De la fumée sans feu à l'école Notre-Dame-du-Cap
Par Alexis Hudon | Publié le 11 février 2010

Le gym de Notre-Dame-du-Cap. Photo : gracieuseté CSFP
Le mercredi 20 janvier à l’école Notre-Dame-du-Cap était une journée plutôt banale. Aucun événement particulier n’était prévu. Pourtant, en début d’après-midi, la classe des 7ème et 8ème années détecta une odeur de fumée. Soupçonnant d’abord ses propres expériences, puisque le groupe étudiait les sciences à ce moment précis, l’enseignant M. David Ayott inspecta son montage, sans rien y trouver de défectueux.
Des élèves qui se dirigeaient vers le gymnase ont découvert que le plafond y était recouvert d’un voile de fumée. Ils avertirent le directeur qui tenta de trouver l’origine du problème, sans succès.
Bien qu’aucune flamme ne soit visible, l’alarme dû être déclenchée par mesure de sécurité. M. Mark Cormier a pris le soin d’avertir les enseignants qu’il ne s’agissait pas d’un exercice, mais d’une véritable alerte.
Tous les élèves sortirent rapidement, sans trop d’inquiétude. Ce n’est que dehors qu’ils apprirent la nouvelle : il y avait de la fumée dont on ne connaissait pas l’origine. Alors, la foule étudiante fut traversée de diverses émotions, allant du désarroi et de la peur à la joie de ne pas avoir d’école. Naturellement, toutes sortes de rumeurs commencèrent à circuler, des plus crédibles comme un problème dans les circuits électriques qui aurait aussi expliqué le manque de chauffage des derniers jours, aux plus farfelues. Un enseignant avouait soupçonner très fortement les enseignants suppléants sans-abri qui vivent dans le grenier de l’école d’avoir voulu se réchauffer en allumant un feu de camp qui aurait prit des proportions énormes, dévorant les manuels et les anciens travaux d’élèves qui y sont entreposés.

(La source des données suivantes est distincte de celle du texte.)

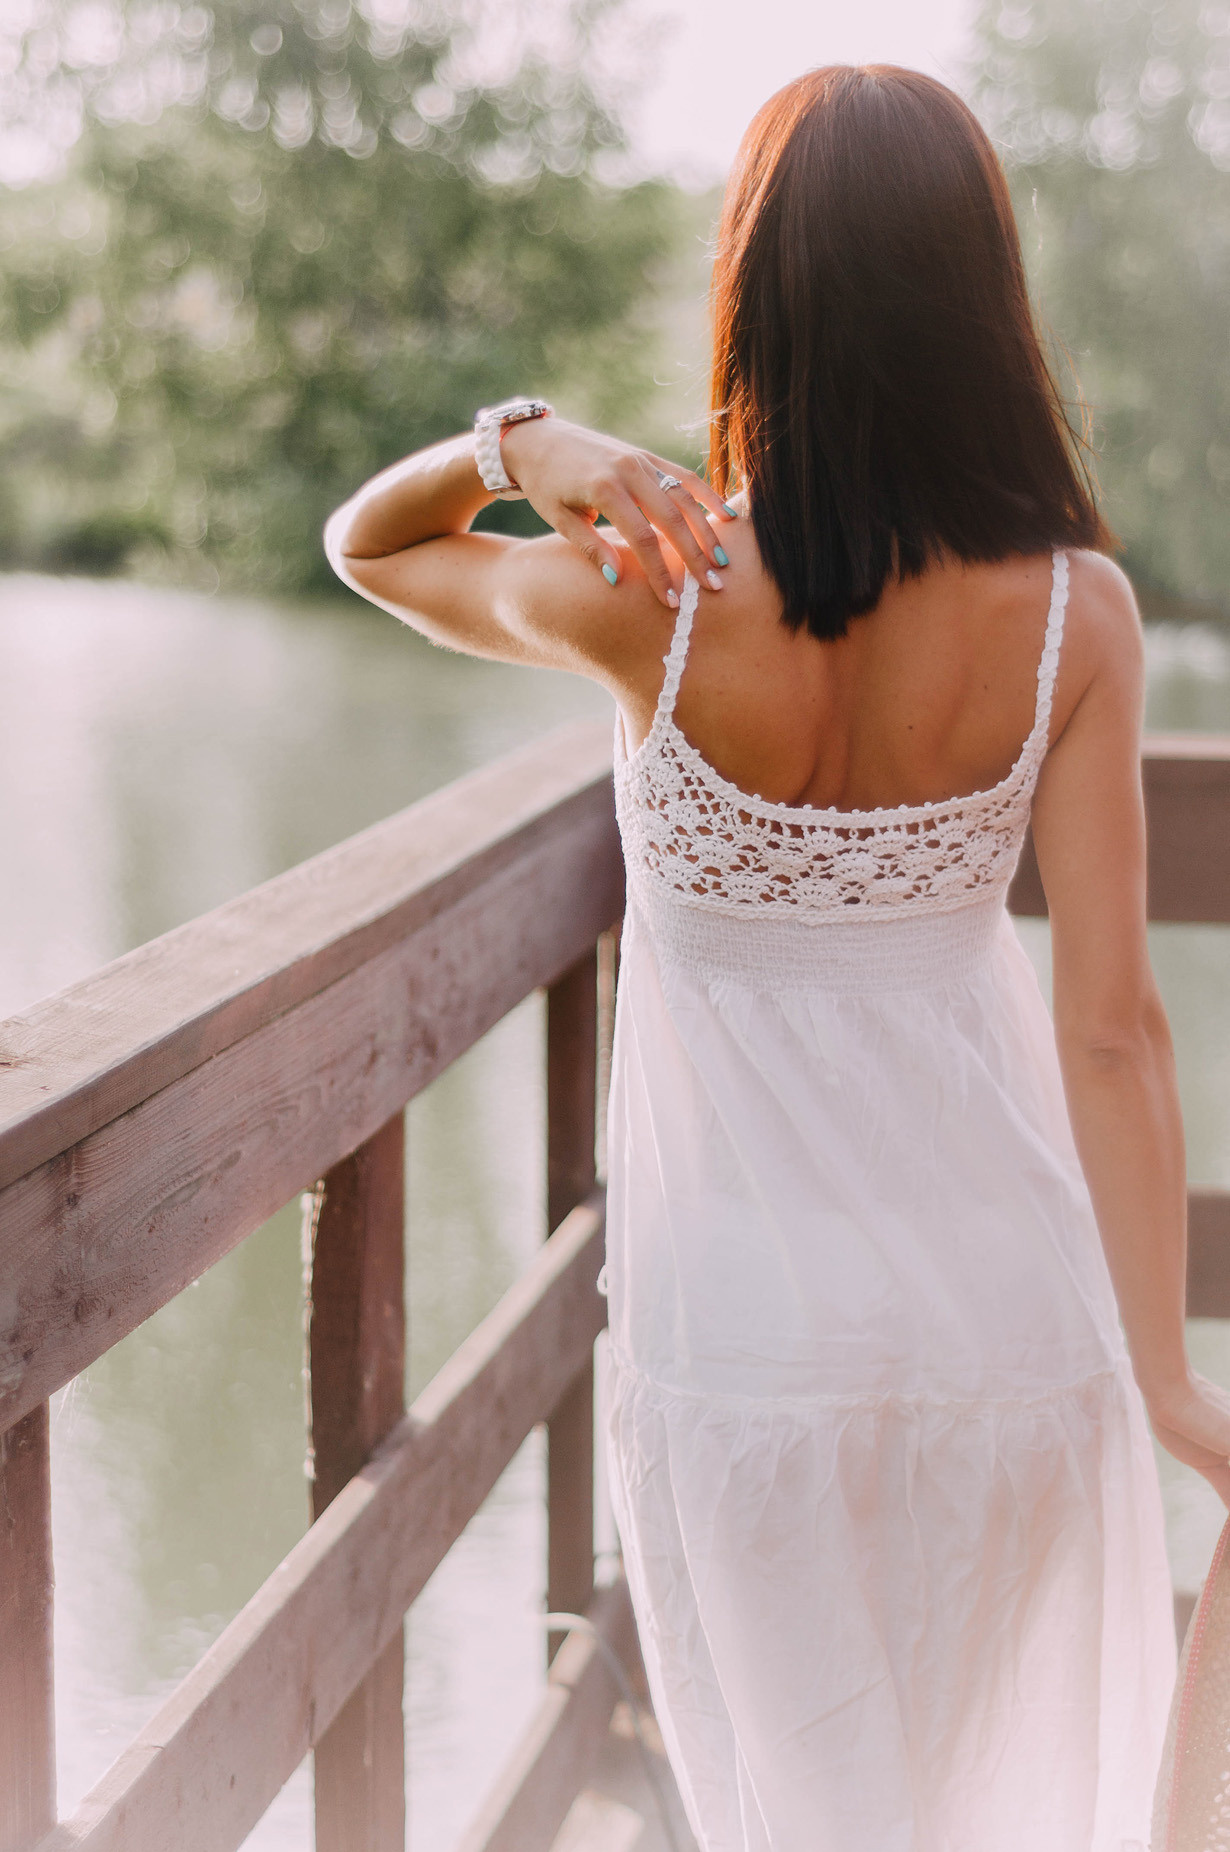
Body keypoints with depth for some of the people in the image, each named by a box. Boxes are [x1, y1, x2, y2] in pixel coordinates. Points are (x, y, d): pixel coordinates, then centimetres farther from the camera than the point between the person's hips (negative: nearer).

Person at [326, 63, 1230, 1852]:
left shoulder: (648, 599, -17)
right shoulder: (1072, 612, -14)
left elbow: (364, 543, 4)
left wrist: (513, 441, -16)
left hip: (743, 1319, -1)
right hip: (1005, 1291, 2)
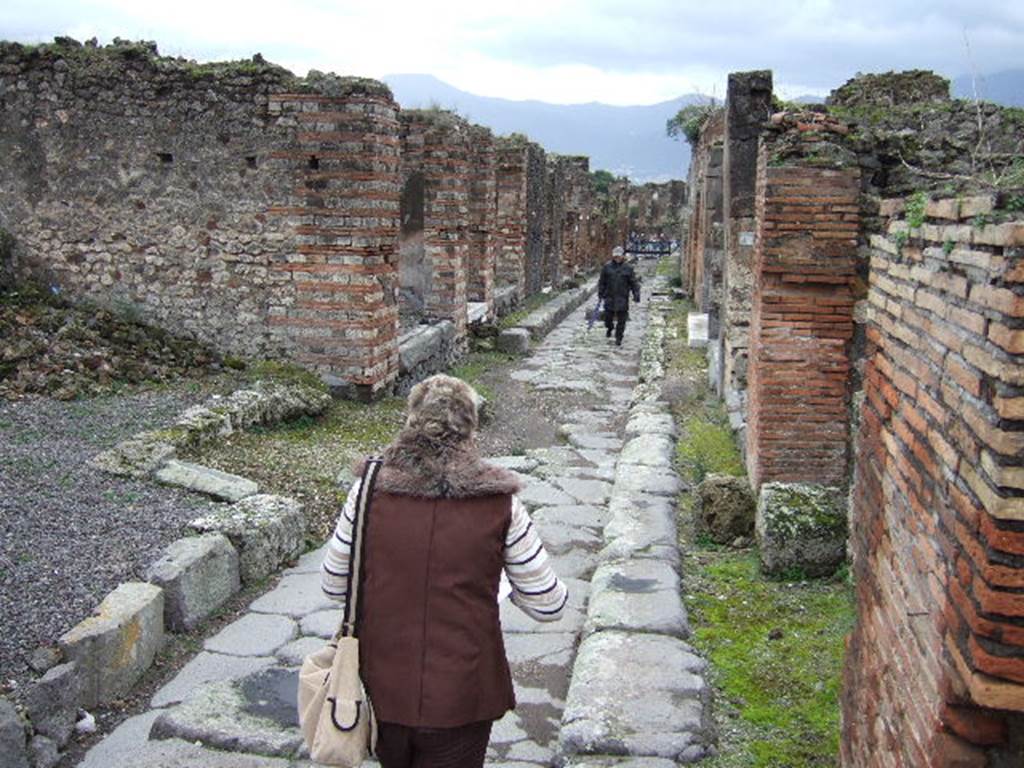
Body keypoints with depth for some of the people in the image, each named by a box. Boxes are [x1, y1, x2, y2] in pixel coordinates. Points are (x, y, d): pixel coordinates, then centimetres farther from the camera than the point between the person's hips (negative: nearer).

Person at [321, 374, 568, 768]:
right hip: (459, 696, -2)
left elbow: (333, 586, 1)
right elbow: (548, 606, -6)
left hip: (381, 689, 2)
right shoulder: (499, 503, -13)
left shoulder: (370, 489, -10)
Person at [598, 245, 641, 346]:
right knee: (608, 316, 6)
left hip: (622, 298, -1)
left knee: (621, 319, 0)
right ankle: (609, 328, 39)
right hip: (610, 297, 1)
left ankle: (618, 338, 12)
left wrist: (636, 293, -6)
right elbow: (602, 281, 11)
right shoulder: (607, 267, 4)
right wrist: (600, 292, 6)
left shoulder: (628, 268, 2)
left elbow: (634, 282, 3)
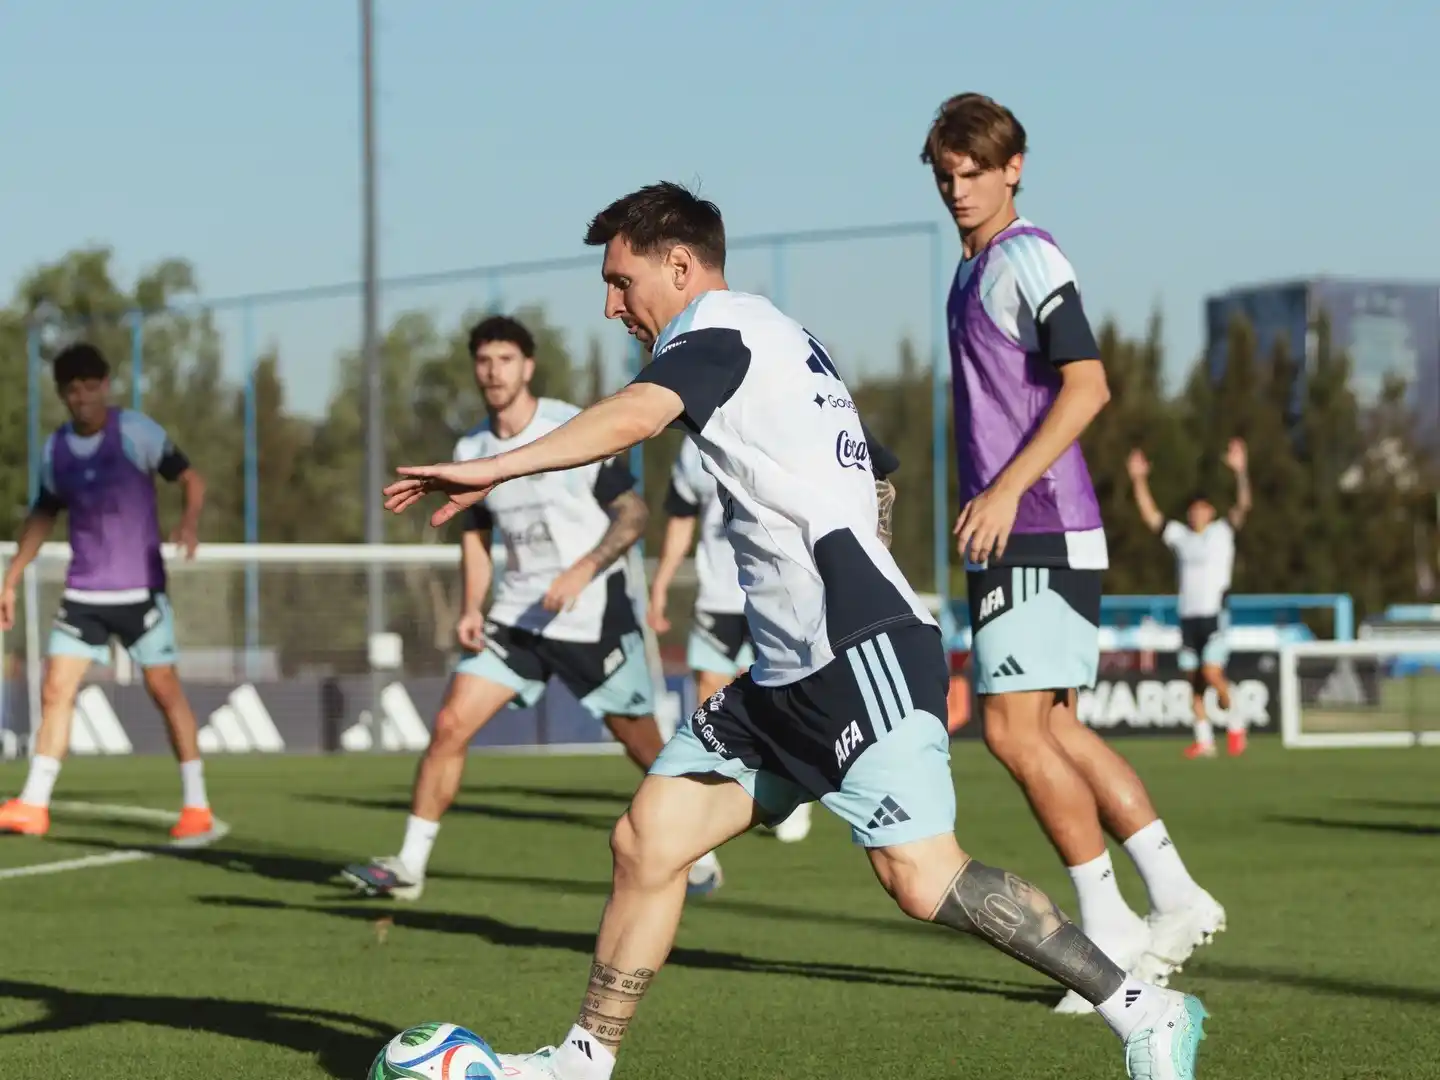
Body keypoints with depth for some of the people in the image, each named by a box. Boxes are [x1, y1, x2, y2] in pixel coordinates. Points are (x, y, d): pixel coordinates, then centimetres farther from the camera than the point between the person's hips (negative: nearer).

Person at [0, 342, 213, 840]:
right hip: (83, 591, 4)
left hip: (141, 590, -4)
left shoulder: (136, 432, -9)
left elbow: (190, 478, -7)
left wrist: (190, 520, -28)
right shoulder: (54, 449, 5)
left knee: (165, 689, -1)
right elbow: (43, 514, 18)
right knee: (55, 690, -4)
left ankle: (196, 805, 9)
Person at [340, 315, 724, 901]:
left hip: (594, 613, -4)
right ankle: (409, 865, -4)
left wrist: (582, 572, -22)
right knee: (450, 724, -9)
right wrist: (471, 609, 0)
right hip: (517, 614, 4)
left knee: (644, 747, 4)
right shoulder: (471, 450, 4)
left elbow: (633, 513, -9)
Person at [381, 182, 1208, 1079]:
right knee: (646, 838, 6)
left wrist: (493, 471, -28)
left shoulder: (720, 327, -4)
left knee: (921, 878, -16)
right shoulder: (780, 339, 24)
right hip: (792, 676, 10)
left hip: (862, 647, -10)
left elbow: (634, 416, -25)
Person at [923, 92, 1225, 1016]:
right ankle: (1178, 901, 15)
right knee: (1055, 731, 11)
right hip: (1014, 535, 10)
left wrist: (1006, 488, -23)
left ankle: (1112, 932, -2)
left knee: (1015, 728, -9)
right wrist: (991, 501, 26)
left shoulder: (1026, 257, -10)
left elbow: (1087, 385, -20)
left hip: (1040, 531, -10)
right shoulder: (975, 271, 19)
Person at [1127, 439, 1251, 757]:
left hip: (1215, 613, -4)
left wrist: (1240, 471, -22)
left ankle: (1235, 719, 5)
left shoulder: (1222, 532, 3)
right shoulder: (1180, 535, 13)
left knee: (1212, 673, -18)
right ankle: (1204, 740, 9)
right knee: (1195, 680, 3)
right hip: (1188, 615, 5)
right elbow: (1150, 515, 12)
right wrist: (1139, 480, 4)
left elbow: (1243, 506, -9)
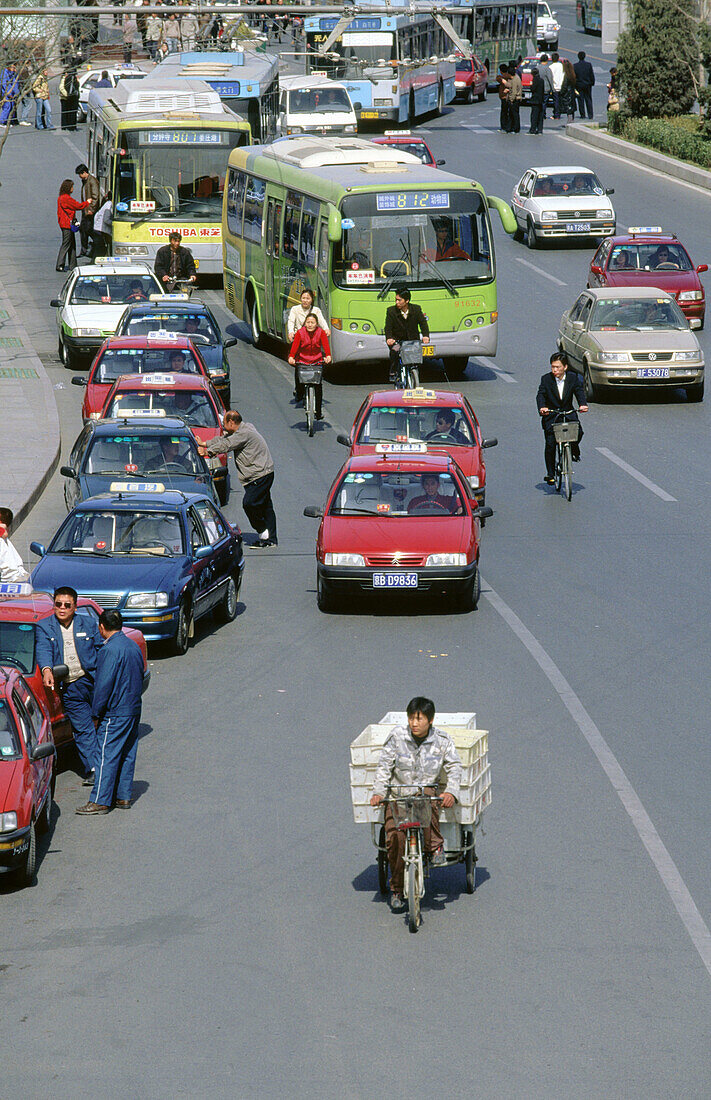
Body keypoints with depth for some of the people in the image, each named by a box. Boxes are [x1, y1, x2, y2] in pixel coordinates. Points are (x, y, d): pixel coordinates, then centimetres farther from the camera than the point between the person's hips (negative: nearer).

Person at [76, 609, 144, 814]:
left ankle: (100, 801, -4)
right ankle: (123, 796, 19)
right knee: (126, 755, 14)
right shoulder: (133, 646, 10)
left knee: (107, 756, -5)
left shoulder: (109, 650, -17)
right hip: (134, 710, 9)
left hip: (115, 714, -9)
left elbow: (104, 685, -19)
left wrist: (96, 714, -11)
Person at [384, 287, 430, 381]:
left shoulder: (416, 309, -6)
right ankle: (392, 373, -17)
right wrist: (389, 338, -34)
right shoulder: (391, 311, -9)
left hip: (412, 339, 2)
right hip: (397, 340, -2)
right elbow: (388, 327, -13)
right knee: (394, 350, -32)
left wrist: (425, 336, -30)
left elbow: (423, 323, -10)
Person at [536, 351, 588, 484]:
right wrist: (542, 407, -33)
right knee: (550, 444, -9)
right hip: (550, 415, -1)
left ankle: (574, 450, 10)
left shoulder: (573, 378, -1)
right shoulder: (546, 379, -5)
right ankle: (550, 474, 2)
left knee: (578, 432, -24)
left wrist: (583, 404, -30)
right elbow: (540, 394, -13)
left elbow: (579, 391, -9)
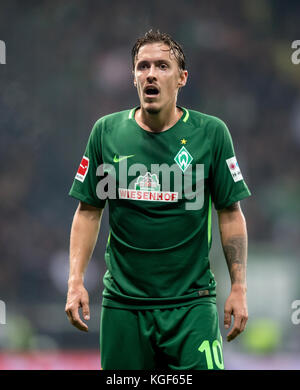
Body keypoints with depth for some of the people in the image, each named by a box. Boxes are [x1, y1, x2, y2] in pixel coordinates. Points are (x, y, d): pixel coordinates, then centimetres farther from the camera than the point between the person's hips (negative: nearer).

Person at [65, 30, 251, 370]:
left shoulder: (211, 133, -2)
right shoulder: (106, 132, 2)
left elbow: (230, 214, 3)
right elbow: (88, 211, 8)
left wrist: (239, 288, -1)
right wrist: (76, 281, 0)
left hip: (191, 302, -2)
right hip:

Toujours est-il que les pompiers sont rapidement arrivés sur les lieux, la caserne étant voisine de l’école. Ils ont fait une inspection minutieuse, après avoir coupé l’électricité, sans trouver aucune flamme.
C’est une chauffrette du gymnase qui fut trouvée coupable de tout ce dérangement. Le ventilateur ne fonctionnait plus et elle a surchauffé.
L’autobus est venu chercher les élèves et l’école fut fermée le lendemain matin pour permettre à l’ingénieur du Conseil scolaire de venir analyser la situation. Le gymnase a été mis hors d’usage pour une semaine, le temps de purifier l’air et de poser une nouvelle chauffrette. Après quoi, tout est rentré dans l’ordre.